Dopo il ristorante, decidiamo di andare in un bar a bere qualcosa e goderci un po' la nostra giovinezza; credo che sto invecchiando con tutti questi vecchi. Dopo un paio di drink andiamo nell'appartamento che Remigio ha affittato qui in Brasile, è un posto molto lussuoso, troppo per la delusione che abbiamo avuto nella nostra ultima missione.

«Starà facendo affari alle mie spalle?»

Apro gli occhi, sono le dieci del mattino e non riesco a credere di aver dormito così tanto. Ero così ubriaca che non ricordo nemmeno la notte di lussuria, quindi grido a Remigio che si gira con un evidente mal di testa.

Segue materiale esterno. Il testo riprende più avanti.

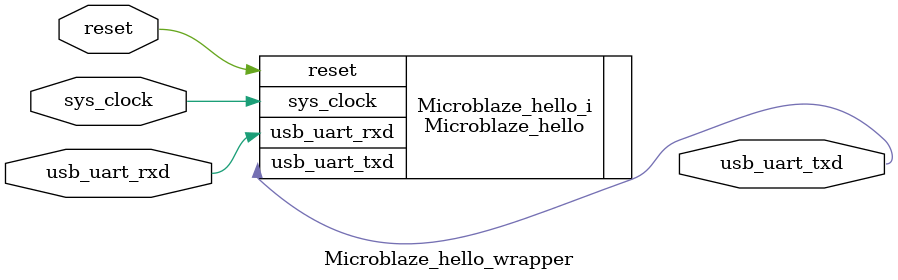
<source format=v>
`timescale 1 ps / 1 ps

module Microblaze_hello_wrapper
   (reset,
    sys_clock,
    usb_uart_rxd,
    usb_uart_txd);
  input reset;
  input sys_clock;
  input usb_uart_rxd;
  output usb_uart_txd;

  wire reset;
  wire sys_clock;
  wire usb_uart_rxd;
  wire usb_uart_txd;

  Microblaze_hello Microblaze_hello_i
       (.reset(reset),
        .sys_clock(sys_clock),
        .usb_uart_rxd(usb_uart_rxd),
        .usb_uart_txd(usb_uart_txd));
endmodule

</source>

«Non urlare! Mi si spacca il cranio», dice, mettendosi le mani sul viso per ripararsi dalla luce del mattino.

─ Idiota! Mi sono addormentata, sono le dieci... ─ dico prendendo il cellulare─. Merda! Ho quaranta chiamate perse dal vecchio.

─ Lascia fare, lo chiamo io ─ propone, e la sua scarsa preoccupazione mi fa capire che ha un piano.

«Cosa gli dici?» chiedo incuriosita.

«Facile! Che ci siamo ubriacati mentre ti raccontavo i miei guai d'amore e il tuo cellulare è rimasto senza batteria...» propone, e la sua tranquillità mi rassicura.

«Va bene. Speriamo che funzioni, altrimenti è tutto rovinato».

Remigio prende il cellulare e inizia a dare spiegazioni a José. Il vecchio si beve tutta la storia, cosa che trovo divertente, perché mi rendo conto di quanto sia ingenuo. Sapevo che era una preda facile, ma... così tanto?

Dopo due settimane da quella conversazione con Remigio, mi rendo conto che lui e José sono molto amici, a quanto pare il vecchio sta prendendo confidenza con il mio socio, il che è un barlume di speranza che tutto finisca presto.